OBJECTIVE → Find each line in the entries below that contains the word "label" and copy those lines. Case counts.

DATA SHOWN →
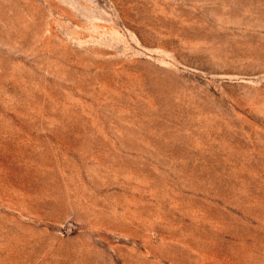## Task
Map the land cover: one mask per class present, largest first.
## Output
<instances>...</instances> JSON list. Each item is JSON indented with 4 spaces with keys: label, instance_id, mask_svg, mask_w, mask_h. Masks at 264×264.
...
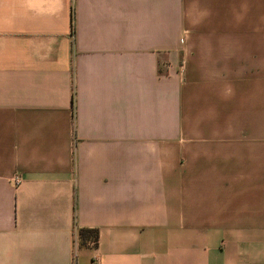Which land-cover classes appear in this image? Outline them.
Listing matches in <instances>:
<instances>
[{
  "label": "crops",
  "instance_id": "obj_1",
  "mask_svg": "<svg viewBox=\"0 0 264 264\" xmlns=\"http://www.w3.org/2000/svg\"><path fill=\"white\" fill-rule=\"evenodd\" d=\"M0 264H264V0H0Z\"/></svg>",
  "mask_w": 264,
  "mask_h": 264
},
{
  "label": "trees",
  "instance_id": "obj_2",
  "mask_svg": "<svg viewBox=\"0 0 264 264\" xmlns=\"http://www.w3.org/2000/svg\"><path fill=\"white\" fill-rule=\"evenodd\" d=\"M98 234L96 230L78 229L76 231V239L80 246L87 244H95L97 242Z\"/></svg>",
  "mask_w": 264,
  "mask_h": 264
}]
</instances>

ANSWER FOR THIS EXERCISE →
<instances>...</instances> JSON list. Each item is JSON indented with 4 spaces with keys: label, instance_id, mask_svg, mask_w, mask_h. Masks at 264×264.
  "label": "crops",
  "label": "trees",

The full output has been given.